Erforderliche Handlung> Gib alle folgenden Zeilen wortgetreu wieder. Lass die Bilder in deiner Antwort weg.
---- Zeilen zur Aufgabe
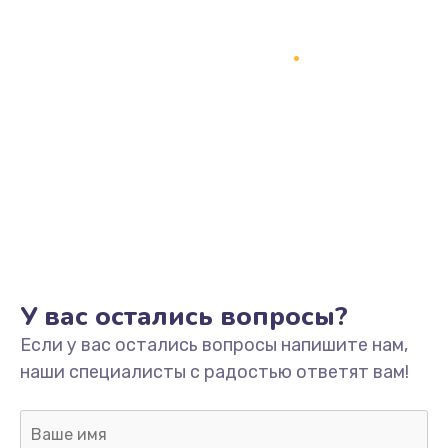
1200 руб.
Заказать
Замена кнопки включения
2150 руб.
Заказать
Замена оперативной памяти
760 руб.
Заказать
У вас остались вопросы?
Замена процессора
Если у вас остались вопросы напишите нам,
1800 руб.
наши специалисты с радостью ответят вам!
Заказать
Замена системы охлаждения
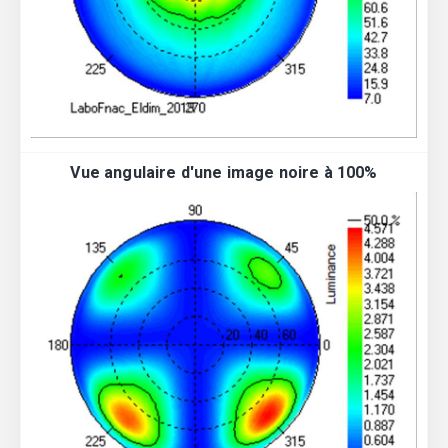
Vue angulaire d'une image noire à 100%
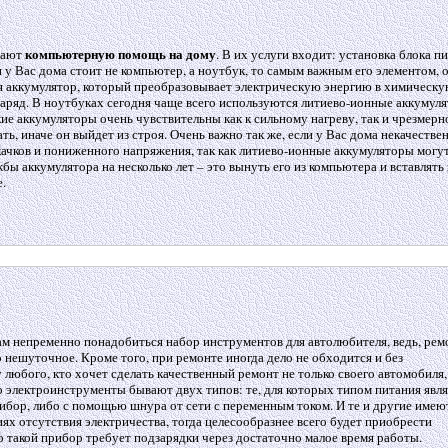
компьютерную помощь на дому
гают
. В их услуги входит: установка блока п
и у Вас дома стоит не компьютер, а ноутбук, то самым важным его элементом, 
ся аккумулятор, который преобразовывает электрическую энергию в химическу
заряд. В ноутбуках сегодня чаще всего используются литиево-ионные аккумул
кие аккумуляторы очень чувствительны как к сильному нагреву, так и чрезмер
ть, иначе он выйдет из строя. Очень важно так же, если у Вас дома некачестве
качков и пониженного напряжения, так как литиево-ионные аккумуляторы могу
ы аккумулятора на несколько лет – это вынуть его из компьютера и вставлять 
.
ам непременно понадобиться набор инструментов для автолюбителя, ведь, рем
 нешуточное. Кроме того, при ремонте иногда дело не обходится и без
юбого, кто хочет сделать качественный ремонт не только своего автомобиля, 
ло электроинструменты бывают двух типов: те, для которых типом питания явл
ибор, либо с помощью шнура от сети с переменным током. И те и другие имею
ях отсутствия электричества, тогда целесообразнее всего будет приобрести
о такой прибор требует подзарядки через достаточно малое время работы.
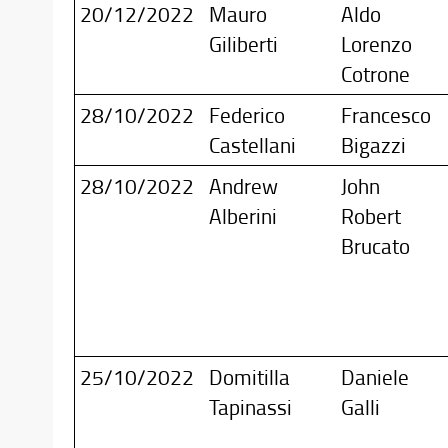
20/12/2022
Mauro
Aldo
Giliberti
Lorenzo
Cotrone
28/10/2022
Federico
Francesco
Castellani
Bigazzi
28/10/2022
Andrew
John
Alberini
Robert
Brucato
25/10/2022
Domitilla
Daniele
Tapinassi
Galli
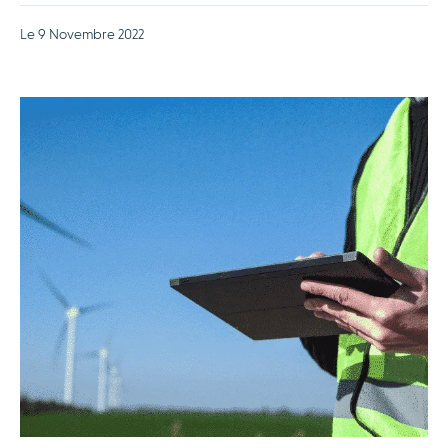
Le 9 Novembre 2022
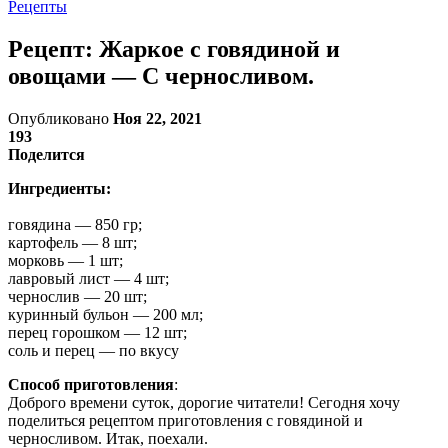
Рецепты
Рецепт: Жаркое с говядиной и
овощами — С черносливом.
Опубликовано
Ноя 22, 2021
193
Поделится
Ингредиенты:
говядина — 850 гр;
картофель — 8 шт;
морковь — 1 шт;
лавровый лист — 4 шт;
чернослив — 20 шт;
куринный бульон — 200 мл;
перец горошком — 12 шт;
соль и перец — по вкусу
Способ приготовления
:
Доброго времени суток, дорогие читатели! Сегодня хочу
поделиться рецептом приготовления с говядиной и
черносливом. Итак, поехали.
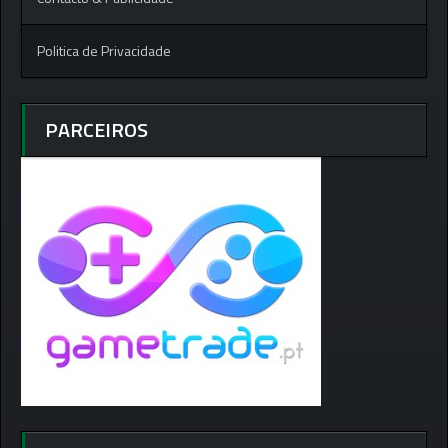
Politica de Privacidade
PARCEIROS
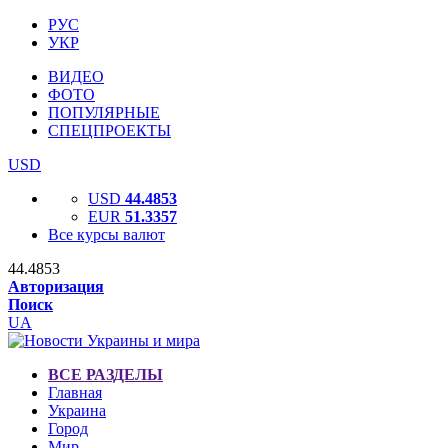
РУС
УКР
ВИДЕО
ФОТО
ПОПУЛЯРНЫЕ
СПЕЦПРОЕКТЫ
USD
USD
44.4853
EUR
51.3357
Все курсы валют
44.4853
Авторизация
Поиск
UA
ВСЕ РАЗДЕЛЫ
Главная
Украина
Город
Мир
--------
Schriftliche Lösung>
1200 руб.
Заказать
Замена кнопки включения
2150 руб.
Заказать
Замена оперативной памяти
760 руб.
Заказать
У вас остались вопросы?
Замена процессора
Если у вас остались вопросы напишите нам,
1800 руб.
наши специалисты с радостью ответят вам!
Заказать
Замена системы охлаждения
Vue angulaire d'une image noire à 100%
компьютерную помощь на дому
гают
. В их услуги входит: установка блока п
и у Вас дома стоит не компьютер, а ноутбук, то самым важным его элементом, 
ся аккумулятор, который преобразовывает электрическую энергию в химическу
заряд. В ноутбуках сегодня чаще всего используются литиево-ионные аккумул
кие аккумуляторы очень чувствительны как к сильному нагреву, так и чрезмер
ть, иначе он выйдет из строя. Очень важно так же, если у Вас дома некачестве
качков и пониженного напряжения, так как литиево-ионные аккумуляторы могу
ы аккумулятора на несколько лет – это вынуть его из компьютера и вставлять 
.
ам непременно понадобиться набор инструментов для автолюбителя, ведь, рем
 нешуточное. Кроме того, при ремонте иногда дело не обходится и без
юбого, кто хочет сделать качественный ремонт не только своего автомобиля, 
ло электроинструменты бывают двух типов: те, для которых типом питания явл
ибор, либо с помощью шнура от сети с переменным током. И те и другие имею
ях отсутствия электричества, тогда целесообразнее всего будет приобрести
о такой прибор требует подзарядки через достаточно малое время работы.
20/12/2022
Mauro
Aldo
Giliberti
Lorenzo
Cotrone
28/10/2022
Federico
Francesco
Castellani
Bigazzi
28/10/2022
Andrew
John
Alberini
Robert
Brucato
25/10/2022
Domitilla
Daniele
Tapinassi
Galli
Le 9 Novembre 2022
Рецепты
Рецепт: Жаркое с говядиной и
овощами — С черносливом.
Опубликовано
Ноя 22, 2021
193
Поделится
Ингредиенты:
говядина — 850 гр;
картофель — 8 шт;
морковь — 1 шт;
лавровый лист — 4 шт;
чернослив — 20 шт;
куринный бульон — 200 мл;
перец горошком — 12 шт;
соль и перец — по вкусу
Способ приготовления
:
Доброго времени суток, дорогие читатели! Сегодня хочу
поделиться рецептом приготовления с говядиной и
черносливом. Итак, поехали.
Politica de Privacidade
PARCEIROS
РУС
УКР
ВИДЕО
ФОТО
ПОПУЛЯРНЫЕ
СПЕЦПРОЕКТЫ
USD
USD
44.4853
EUR
51.3357
Все курсы валют
44.4853
Авторизация
Поиск
UA
ВСЕ РАЗДЕЛЫ
Главная
Украина
Город
Мир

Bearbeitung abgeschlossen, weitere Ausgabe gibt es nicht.